It was six years ago this month that NASA shot the Kepler telescope to the heavens on a galactic, planet-finding mission. Today, the space agency released this graphic that could also be Kepler’s mic-dropping resume.
Launched on March 6, 2009, Kepler’s duty is pinpointing stars in our galaxy that sport orbiting exoplanets (like sun does with Earth). NASA is especially interested in those exoplanets that fall in the “habitable zone”—that sweet spot where an exoplanet is just close enough to a life-giving star that the planet could have an atmosphere that produces water, and, in turn, foster living organisms.
The telescope’s mondo powerful light sensor is what’s used to find the locations of Earth-sized planets that might dwell in the habitable zone. The sensor spots minuscule changes in brightness around certain stars—these brightness changes suggest an exoplanet that’s orbiting its star.

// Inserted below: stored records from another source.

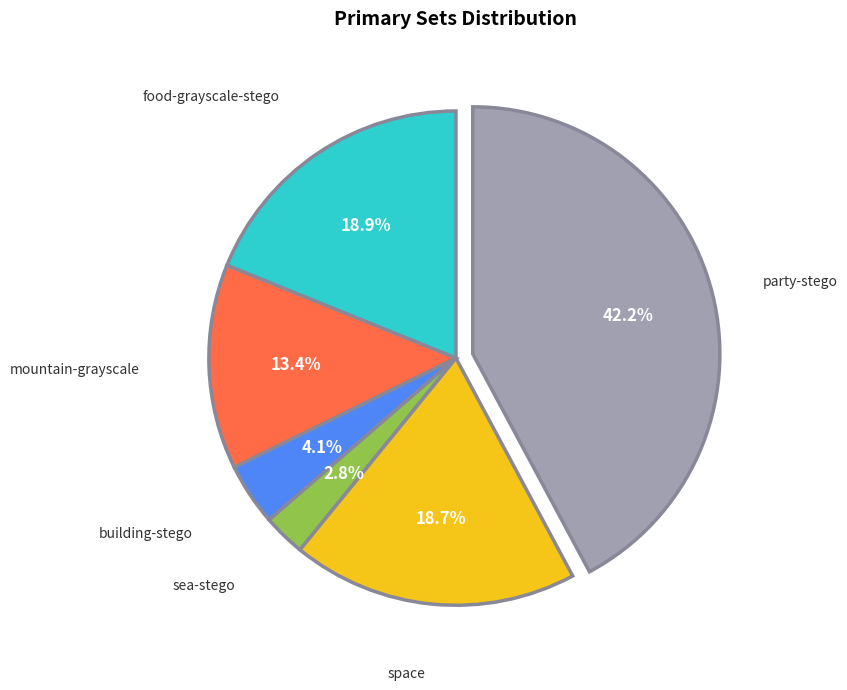

Does any single category account for the majority?

No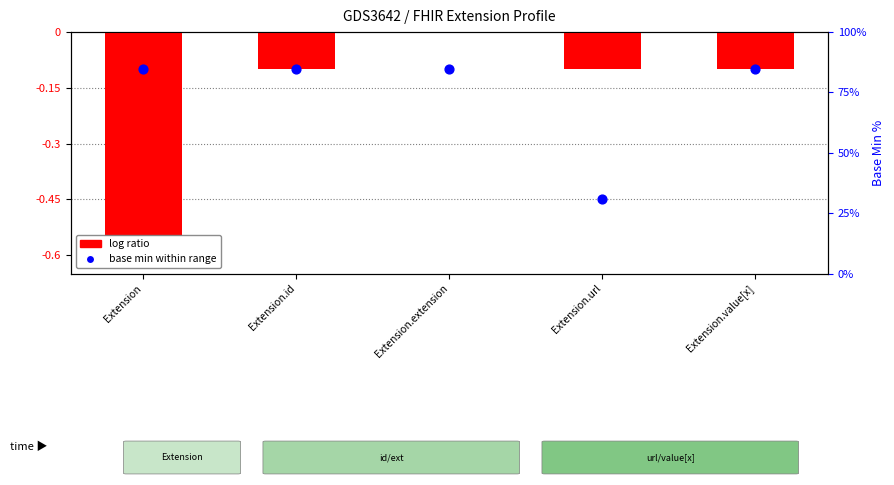

Which series reaches the minimum Y coordinate?

log ratio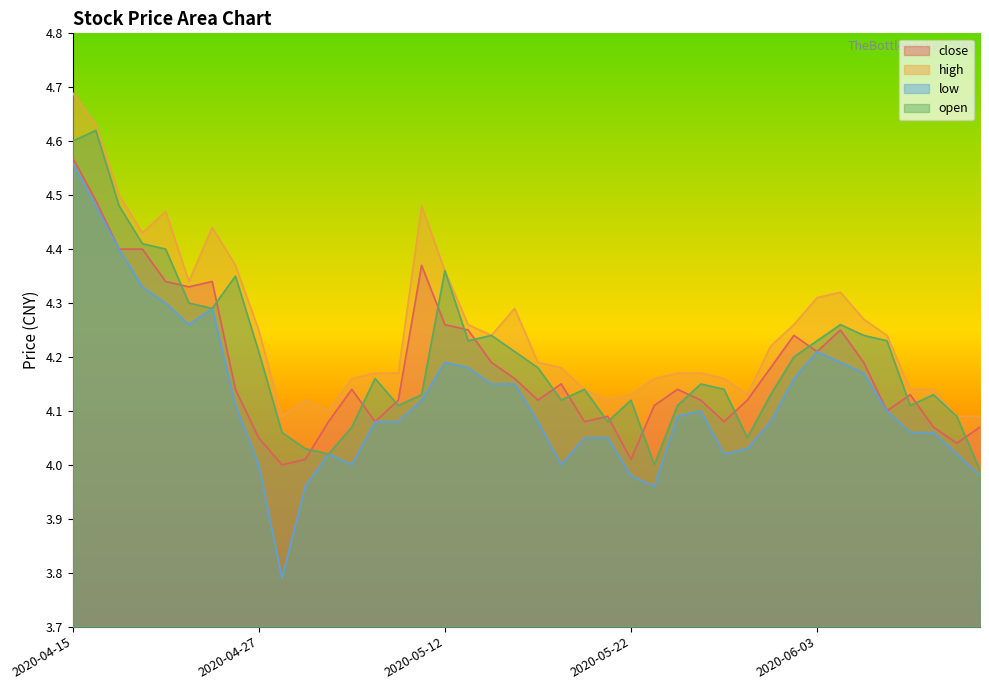

How many values in the low series exceed 4?

32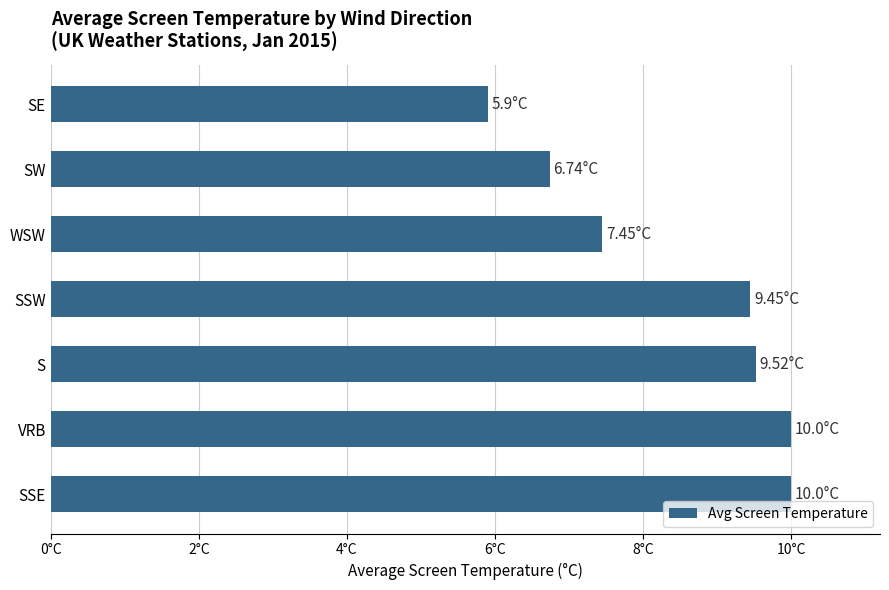

Are the bars horizontal?

Yes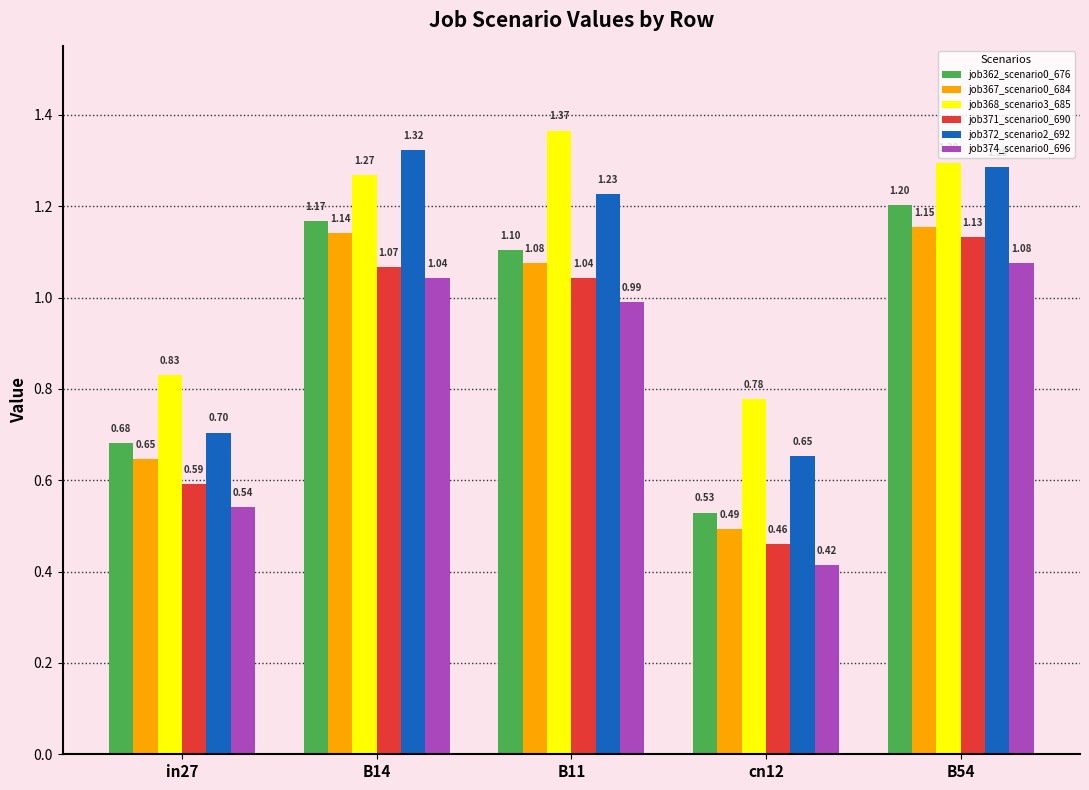

What is the difference between the maximum and minimum values in the job367_scenario0_684 series?

0.7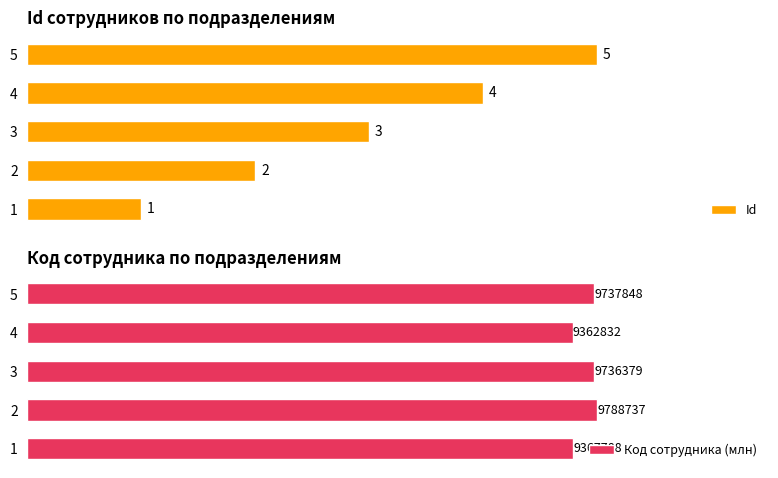

What is the value of the Id bar at the 3rd from the left?

3.0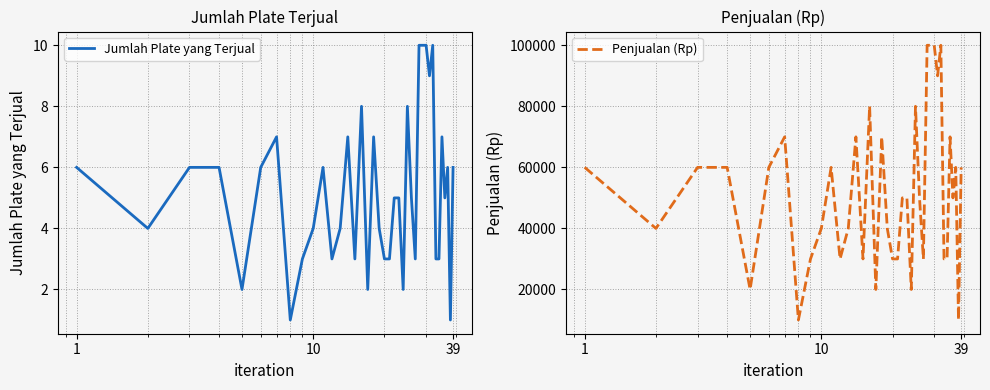

True or false: Penjualan (Rp) and Jumlah Plate yang Terjual intersect in this chart.

False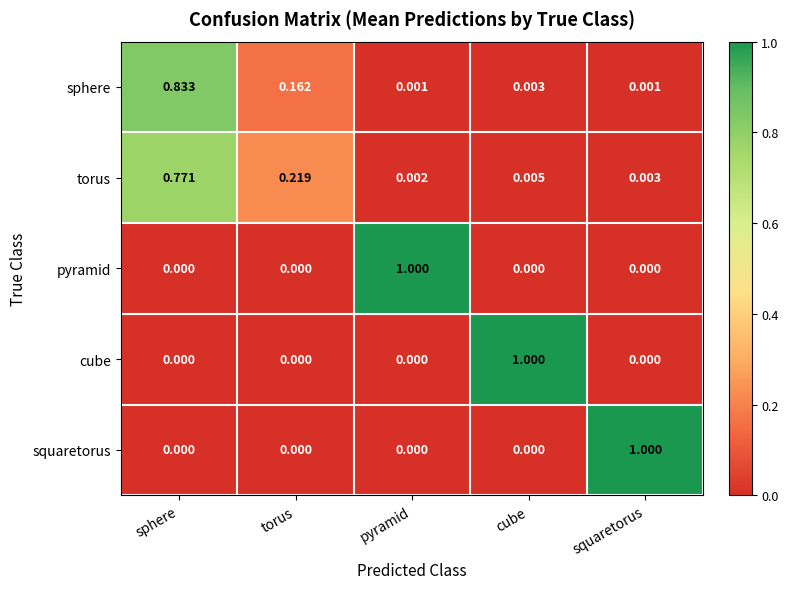

At how many categories does at least one series exceed 0?

5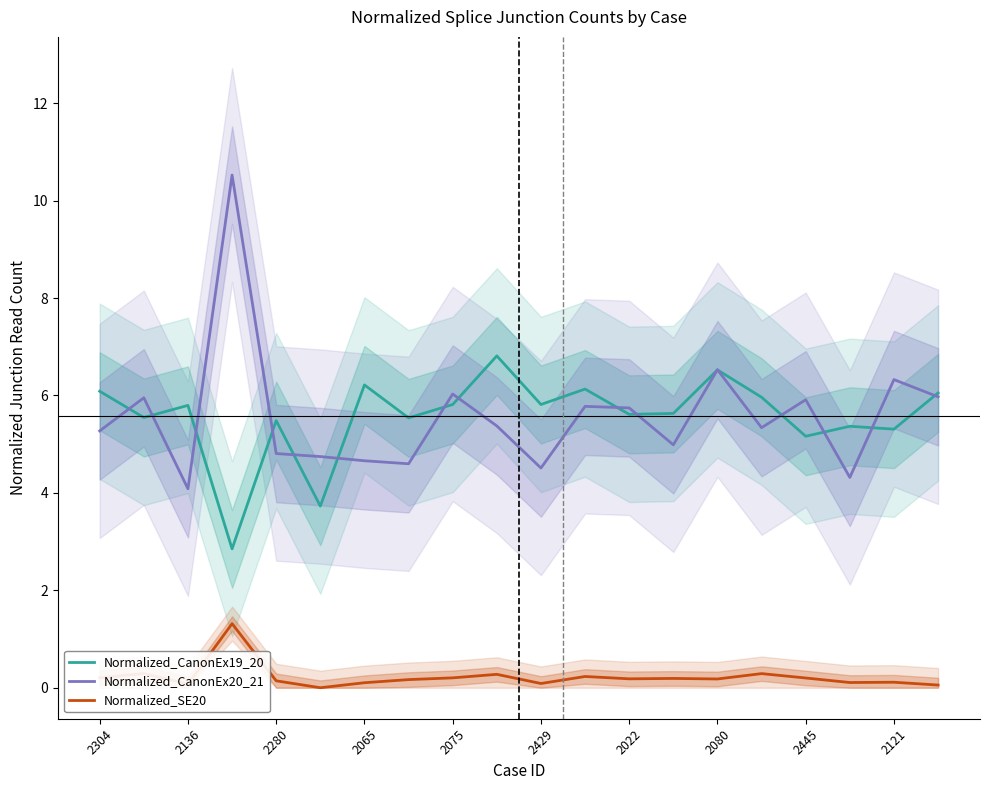

What is the maximum value for Normalized_CanonEx19_20?

6.8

That’s not an easy task, though. According to NASA’s press release:
For a remote observer, Earth transiting the sun would dim its light by less than 1/100th of one percent, or the equivalent of the amount of light blocked by a gnat crawling across a car’s headlight viewed from several miles away.
Now according to the data released today, Kepler: Exoplanet Hunter has discovered over 1,000 of these in only six years. Can we give this spacecraft a raise?